— Я уже тебе говорил — никто. Если не веришь, спроси у папы. Голландец показался в дверях кабинета, раскуривая свою капитанскую трубку и зажав под мышкой растрепанную Библию. Жена спросила его по-испански:
— Кого вы встретили в пустыне?
— Никого, — ответил ей муж, пребывающий в легкой задумчивости. — Если не веришь, спроси у Улисса.
Он уселся в глубине коридора, потягивая трубку, пока она не погасла. Тогда он наугад раскрыл Библию и около двух часов декламировал беспорядочные отрывки на звучно льющемся голландском языке. Напряженные раздумья не давали Улиссу уснуть до полуночи. Потом еще целый час он ворочался в гамаке, пытаясь справиться с болью воспоминаний, пока сама эта боль не придала ему сил и решимости. Тогда он надел ковбойские штаны, рубашку из шотландки и ботинки для верховой езды и, выпрыгнув их окна, убежал из дома на грузовике, груженном птичьими клетками. Проезжая через сад, он сорвал три спелых апельсина, которые ему не удалось украсть днем.
Остаток ночи он ехал по пустыне, а под утро начал спрашивать в деревнях и на фермах об Эрендире, но никто ничего толком не знал. Наконец ему сообщили, что она движется вслед за предвыборным кортежем сенатора Онесимо Санчеса, который в тот день ожидался в Новой Кастилии. Но Улисс застал его не там, а в соседней деревне, да и Эрендиры с ним уже не было, так как бабушка раздобыла все-таки письмо, собственноручно написанное сенатором, в котором он поручался за ее нравственность и которое открывало перед ней самые неприступные двери. На третий день Улисс повстречал почтальона, и тот указал ему нужное направление.
— Они едут к морю, — сказал он. — И поторопись, потому что чертова старуха думает перебраться на остров Аруба.

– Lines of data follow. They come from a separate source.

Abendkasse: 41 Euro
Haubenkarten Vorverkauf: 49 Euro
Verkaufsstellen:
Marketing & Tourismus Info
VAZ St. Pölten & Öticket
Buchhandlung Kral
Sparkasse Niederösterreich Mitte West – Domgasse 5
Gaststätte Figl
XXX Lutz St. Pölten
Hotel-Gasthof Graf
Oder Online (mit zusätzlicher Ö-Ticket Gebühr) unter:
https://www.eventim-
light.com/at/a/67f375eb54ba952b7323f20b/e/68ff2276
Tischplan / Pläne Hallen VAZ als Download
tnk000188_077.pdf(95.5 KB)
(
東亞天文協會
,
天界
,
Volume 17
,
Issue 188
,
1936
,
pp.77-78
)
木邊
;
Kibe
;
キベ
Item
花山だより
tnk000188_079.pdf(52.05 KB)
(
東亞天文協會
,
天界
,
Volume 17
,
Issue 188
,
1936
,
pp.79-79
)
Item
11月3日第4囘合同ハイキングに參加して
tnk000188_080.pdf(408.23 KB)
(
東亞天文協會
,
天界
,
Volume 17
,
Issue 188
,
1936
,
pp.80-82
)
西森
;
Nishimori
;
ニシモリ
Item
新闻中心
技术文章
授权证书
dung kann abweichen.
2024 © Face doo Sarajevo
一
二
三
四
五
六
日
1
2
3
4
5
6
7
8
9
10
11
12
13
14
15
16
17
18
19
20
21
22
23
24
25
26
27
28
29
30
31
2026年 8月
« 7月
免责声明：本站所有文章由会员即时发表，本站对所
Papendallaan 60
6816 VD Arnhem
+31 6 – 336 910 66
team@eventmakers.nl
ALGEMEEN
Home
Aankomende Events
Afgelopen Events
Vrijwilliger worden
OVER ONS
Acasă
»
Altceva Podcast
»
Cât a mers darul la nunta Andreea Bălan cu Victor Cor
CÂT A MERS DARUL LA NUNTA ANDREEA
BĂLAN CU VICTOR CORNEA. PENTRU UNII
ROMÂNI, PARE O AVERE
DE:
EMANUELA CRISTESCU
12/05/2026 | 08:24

Через полдня Улисс увидел вдали большой потрепанный шатер, купленный бабушкой у прогоревшего цирка. Странствующий фотограф, убедившись, что мир действительно не так велик, как ему казалось, вернулся к бабушке и вновь развесил перед шатром свои идиллические занавеси. Группа трубососов пленяла клиентов Эрендиры томным вальсом.
Улисс выстоял очередь и вошел, пораженный прежде всего чистотой и порядком внутри шатра. Бабушкина кровать снова обрела свое вице-королевское великолепие, статуя ангела стояла, как и полагается, рядом с похоронным саквояжем Амадисов, а ко всему этому добавилась еще цинковая ванна на львиных лапах. Обнаженная Эрендира лучилась мирной детской беззаботностью в рассеянном свете шатра. Она спала с открытыми глазами. Стоя рядом и держа в руке апельсины, Улисс заметил, что она смотрит на него, не видя его. Тогда он провел рукой перед ее глазами и позвал именем, которое изобрел, чтобы думать о ней:
— Ариднере.
Эрендира проснулась. Она поняла, что лежит перед Улиссом голая, сдавленно вскрикнула и с головой спряталась под простыню.
— Не смотри на меня, — сказала она. — Я ужасно выгляжу.
— Ты такого же цвета, как апельсин, — ответил Улисс. Он поднес плоды к ее глазам, чтобы она сравнила. — Посмотри.
Эрендира выглянула из-под простыни и убедилась, что ее кожа такого же цвета, как апельсины.
— Сегодня я не хочу, чтобы ты оставался, — сказала она.
— Я пришел, только чтобы показать тебе это, — сказал Улисс, — гляди внимательно.
Он впился ногтями в апельсин, разломил его пополам и показал Эрендире: в самую сердцевину врос чистой воды бриллиант.
— Такие апельсины мы и везли к границе, — сказал Улисс.
— Но это настоящие апельсины, — воскликнула Эрендира.
— Конечно, — улыбнулся Улисс. — Их выращивает папа.
Эрендира не могла поверить. Она открыла лицо, взяла бриллиант и, пораженная, стала его рассматривать.
— С тремя такими штуками мы сможем объехать весь свет, — сказал Улисс.
Эрендира уныло протянула ему бриллиант. Улисс настаивал.
— К тому же у меня есть грузовик. И потом… гляди! — Он вытащил из-за пазухи старинный пистолет.
— Я смогу уехать только через десять лет, — ответила Эрендира.
— Уедешь раньше, — сказал Улисс. — Сегодня ночью, когда уснет белый кит, я буду там, снаружи, и закричу как сова.
Подражая сове, он крикнул, да так натурально, что глаза Эрендиры первый раз улыбнулись.
— Это моя бабушка, — сказала она.
— Кто, сова?
— Кит.
Оба рассмеялись путанице, но Эрендира вернулась к прерванному разговору:
— Никто никуда не может поехать без разрешения своей бабушки.
— Ей ничего не надо говорить.
— Все равно она узнает, — сказала Эрендира. — Она все видит во сне.